Pete, most of my friends are gone also , I wish you well as you begin this new chapter of your life. One thing you will always have are your memories.
 

It's gonna be hard I won't churn out any platitudes about that... but all you can do Pete is do the best you can, knowing that for your health's sake you just have to.. and make friends where you can around you... I wish you luck, and of course you always have us here for a little bit of company, not the same I know but whaddya gonna do?.. you gotta take it where you find it... Take care..try not to get too despondent..
 
Heh, those blue tarps...blankets of the north

Time enough to write that book whilst it's still in yer haid...ol' man

(can't wait to buy it, as I thoroughly enjoyed this intro)
 
Hi Pete,
I hope to be with you on the last leg of your journey and mine most likely, too. I am so tired of having so many strangers trying to get in my personal business where I live. I have withdrawn and ignore most of them unless they leave me alone and when I do see them speak to me decently. I would love to be in a little cabin somewhere, sorry you have had to leave. I live where there are about 50 other apt. buildings in the immediate area. People sometimes get strangely quiet here. It is odd. I actually liked it when I heard a man and woman arguing outside the other day. It was REAL. Am I nuts? :)
 
blue tarps...blankets of the north and the universal problem solver in Alaska Duck-tape!

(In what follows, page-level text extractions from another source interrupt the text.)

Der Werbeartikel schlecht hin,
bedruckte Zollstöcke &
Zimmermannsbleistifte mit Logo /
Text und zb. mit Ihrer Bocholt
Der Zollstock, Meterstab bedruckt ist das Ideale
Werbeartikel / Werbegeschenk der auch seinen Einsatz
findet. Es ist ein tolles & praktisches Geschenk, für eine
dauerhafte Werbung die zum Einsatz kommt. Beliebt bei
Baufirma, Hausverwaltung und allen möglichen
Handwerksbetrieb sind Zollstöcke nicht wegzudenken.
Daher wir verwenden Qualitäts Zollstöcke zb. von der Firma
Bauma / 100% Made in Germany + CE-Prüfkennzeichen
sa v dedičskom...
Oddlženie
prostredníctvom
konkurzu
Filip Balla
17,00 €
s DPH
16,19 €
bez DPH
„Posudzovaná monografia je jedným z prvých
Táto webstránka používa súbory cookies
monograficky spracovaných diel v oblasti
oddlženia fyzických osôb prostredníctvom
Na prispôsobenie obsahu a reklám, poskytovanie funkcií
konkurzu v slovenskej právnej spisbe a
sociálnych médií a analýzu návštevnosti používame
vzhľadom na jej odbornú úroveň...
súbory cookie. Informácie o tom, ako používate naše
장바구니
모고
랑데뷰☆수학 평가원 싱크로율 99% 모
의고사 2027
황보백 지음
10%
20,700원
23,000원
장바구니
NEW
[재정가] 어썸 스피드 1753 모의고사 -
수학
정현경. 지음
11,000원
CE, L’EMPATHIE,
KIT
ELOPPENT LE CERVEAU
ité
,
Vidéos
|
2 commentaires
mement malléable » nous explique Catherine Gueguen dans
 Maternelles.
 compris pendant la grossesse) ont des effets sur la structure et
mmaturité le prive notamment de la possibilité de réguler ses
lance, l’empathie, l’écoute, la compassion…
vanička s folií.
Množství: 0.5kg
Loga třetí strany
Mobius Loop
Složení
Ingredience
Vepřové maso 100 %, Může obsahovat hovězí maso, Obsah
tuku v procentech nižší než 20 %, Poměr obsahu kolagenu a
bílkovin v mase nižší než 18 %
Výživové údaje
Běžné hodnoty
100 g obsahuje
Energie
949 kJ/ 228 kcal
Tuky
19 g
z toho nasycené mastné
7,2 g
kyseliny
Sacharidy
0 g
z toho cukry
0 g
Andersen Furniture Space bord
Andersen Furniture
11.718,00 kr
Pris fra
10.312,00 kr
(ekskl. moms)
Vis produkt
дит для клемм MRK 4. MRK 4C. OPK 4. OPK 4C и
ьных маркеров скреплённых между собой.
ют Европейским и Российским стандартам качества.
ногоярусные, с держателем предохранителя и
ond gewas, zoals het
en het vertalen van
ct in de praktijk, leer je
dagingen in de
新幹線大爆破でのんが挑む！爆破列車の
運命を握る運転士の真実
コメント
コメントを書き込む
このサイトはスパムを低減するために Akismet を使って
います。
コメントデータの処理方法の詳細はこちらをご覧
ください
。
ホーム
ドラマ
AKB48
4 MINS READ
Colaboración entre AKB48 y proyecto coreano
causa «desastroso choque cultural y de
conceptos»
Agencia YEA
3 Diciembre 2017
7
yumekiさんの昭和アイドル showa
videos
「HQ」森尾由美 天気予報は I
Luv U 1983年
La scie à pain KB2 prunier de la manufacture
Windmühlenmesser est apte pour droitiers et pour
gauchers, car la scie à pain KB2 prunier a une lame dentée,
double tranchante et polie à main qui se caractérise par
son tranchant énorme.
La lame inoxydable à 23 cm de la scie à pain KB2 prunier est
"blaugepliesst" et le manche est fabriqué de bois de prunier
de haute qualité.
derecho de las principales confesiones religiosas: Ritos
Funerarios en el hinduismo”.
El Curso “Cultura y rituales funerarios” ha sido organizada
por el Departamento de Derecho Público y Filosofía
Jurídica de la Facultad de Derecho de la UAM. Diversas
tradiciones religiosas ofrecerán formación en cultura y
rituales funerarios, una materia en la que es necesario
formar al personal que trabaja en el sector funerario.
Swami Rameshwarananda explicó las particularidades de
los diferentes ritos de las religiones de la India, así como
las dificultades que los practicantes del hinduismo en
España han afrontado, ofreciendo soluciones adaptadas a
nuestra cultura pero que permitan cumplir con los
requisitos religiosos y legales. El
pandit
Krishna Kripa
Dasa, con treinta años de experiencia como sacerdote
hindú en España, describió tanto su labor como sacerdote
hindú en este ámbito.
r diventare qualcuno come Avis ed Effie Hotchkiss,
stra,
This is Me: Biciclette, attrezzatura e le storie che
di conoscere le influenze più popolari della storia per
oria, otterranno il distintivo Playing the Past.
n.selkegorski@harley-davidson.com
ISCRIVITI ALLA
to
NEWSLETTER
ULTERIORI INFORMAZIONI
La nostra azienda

Yeah a number of years ago soon after I started writing my blog on WordPress my readers would comment that I should bundle up all my Alaskan tales in an E book. But after I read some of the other Alaskan writers I know I am not in the same league.
 
It was REAL. Am I nuts? :)

No not nuts but like myself you are more aware of what is happening in your surroundings.
As I enter this part of my life's road I am for the most part angry... angry that I can no longer
do the things I love where I loved to do them, but I have faced the fact that this inability
is just another 'twist' in the road of life that we all must face and find a way to make peace with it.